Home appliances running on natural gas may sometimes smell of rotten eggs or sulfur—indicating a possible gas leak. Open your windows, don’t touch electrical switches or use open flames, and leave the area. Call the gas company immediately!

Appliances producing a burning smell may be overheating or experiencing an electrical short. If this happens, turn the device off immediately.

A musty or stale smell in your laundry room can indicate moisture build-up in your washing machine. The excess dampness will encourage mold and mildew to grow. Keep your washer dry by leaving the door open when it’s not in use, and clean smelly machines with washing machine cleaning tablets.

To absorb the smell left behind by these appliances, place an open box of baking soda nearby.

General Uncleanliness

Sometimes, the culprit behind a generally stinky house isn’t any one thing but rather the lack of regular cleaning. If you don’t vacuum or sweep at least once a week, your carpets and floors will begin to collect dust, dirt, and bacteria that combine to give off unpleasant smells. 

Some common culprits include:

Poor Laundry Habits

dirty laundry in washing machine

Dirty laundry holds onto sweat, skin cells, and body oils and create the perfect breeding ground for odor-causing bacteria. As bacteria breaks these components down, they release bad odors that smell worse the longer the clothes go unwashed.

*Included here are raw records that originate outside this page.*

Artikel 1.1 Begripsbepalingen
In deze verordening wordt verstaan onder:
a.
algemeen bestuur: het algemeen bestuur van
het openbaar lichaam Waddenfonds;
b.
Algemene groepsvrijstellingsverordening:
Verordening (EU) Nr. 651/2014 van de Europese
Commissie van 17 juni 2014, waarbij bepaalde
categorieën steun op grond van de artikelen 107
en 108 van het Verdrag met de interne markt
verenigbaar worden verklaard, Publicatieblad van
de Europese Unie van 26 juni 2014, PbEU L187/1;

You can avoid this smelly bacteria by doing your laundry more regularly and adding 1/2-cup of baking soda to particularly foul loads.

Letting Trash Pile Up

The longer you let garbage sit in trash cans, the more bacteria decomposes it, and the more noticeable the odor will be.

“Fixing” this trash can odor can be as simple as taking out the garbage, but this won’t work if the trash can itself is the source of this strong smell.

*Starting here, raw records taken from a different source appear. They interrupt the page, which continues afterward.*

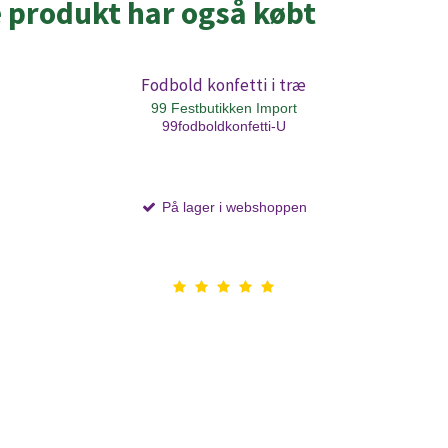
e produkt har også købt
Fodbold konfetti i træ
99 Festbutikken Import
99fodboldkonfetti-U
På lager i webshoppen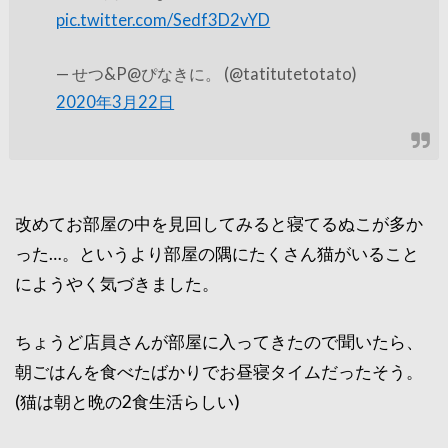
pic.twitter.com/Sedf3D2vYD
— せつ&P@ぴなきに。 (@tatitutetotato)
2020年3月22日
改めてお部屋の中を見回してみると寝てるぬこが多か
った…。というより部屋の隅にたくさん猫がいること
にようやく気づきました。
ちょうど店員さんが部屋に入ってきたので聞いたら、
朝ごはんを食べたばかりでお昼寝タイムだったそう。
(猫は朝と晩の2食生活らしい)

You may need to deep clean the bin with soapy water or use odor eliminating products—like scented garbage bags or a vinegar spray—to kill bacteria and remove the odors.

If your house is, in fact, clean and still has a funky odor, my other article Why Does Your House Smell Even if It’s Clean? [11 Reasons] can help you pinpoint the reason.

Can You Smell Your Own House Smell?

You can’t smell your own house “smell” once you’ve become noseblind to it, which could be a matter of a few breaths. However, you will be able to smell newly introduced detergents, candles, and soaps, at least temporarily. The average person would be unable to detect their own house’s scent.

Final Thoughts

On a more uplifting note, even if your home does smell bad, there are several ways to discover that hard-to-hear truth and determine why.